In many ways, Lili’s musical journey over the last eight years is reflective of what many experience in their 20s. Working through relationships with others and one’s self is something that takes a lot without the added pressure of creating publicly. For her part, Lili has utilized those lessons and newfound understandings into a renewed confidence that has permeated her new content on Songs With Friends as well as her upcoming full-length return slated some time before 2020. Today, she smiles more, laughs more and genuinely appears to be on the other side of the position she found herself years ago. To ask her, she wouldn’t change a thing. Going through it has made returning even sweeter.
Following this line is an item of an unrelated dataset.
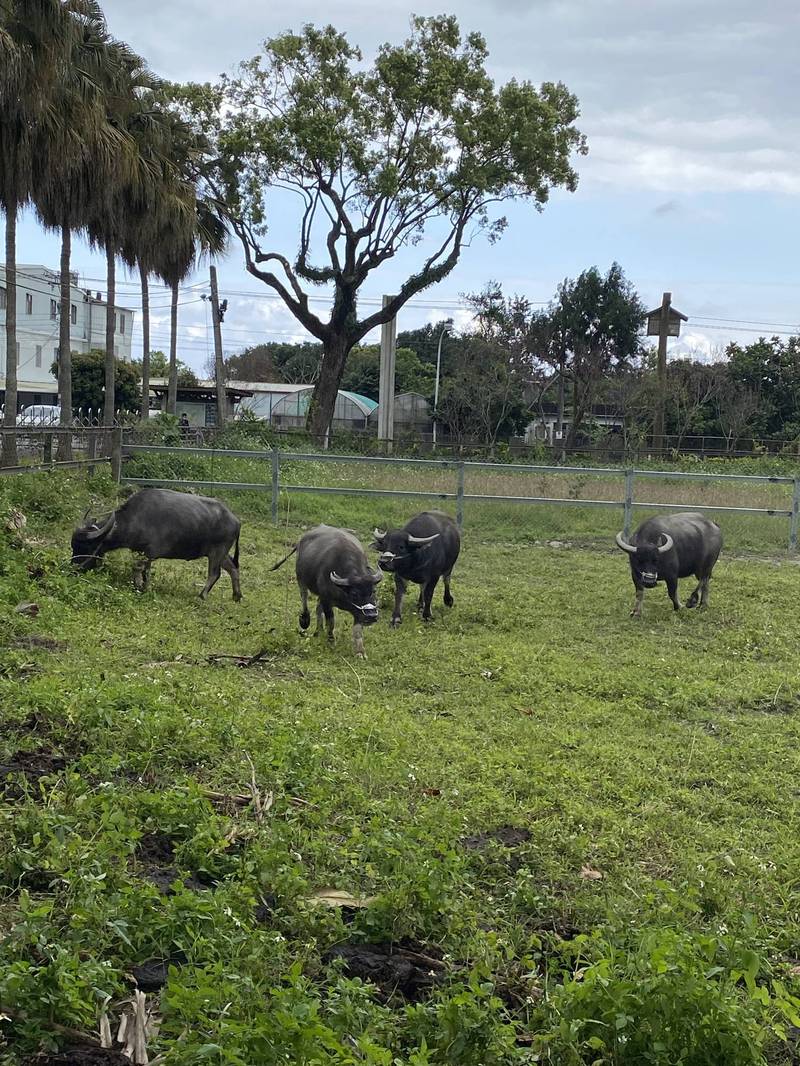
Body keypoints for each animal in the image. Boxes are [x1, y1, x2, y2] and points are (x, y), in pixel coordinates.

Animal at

As difficult as the journey may have been the sentiment she espoused so many years ago holds true with her latest: she’s even better than she was the last time.

“I had to get to the bottom of a lot of that shit and doing that allowed me to fall back in love with the process of creating and making music and using it as that therapy instead of this thing I don’t want to do anymore,” Lili said with a smile on her face. “Because whats the point of any of this if you’re not enjoying life? Really, whats the point if you’re not enjoying things or doing things that help people or give back. Like, what’s the point if positivity is not coming out of it?”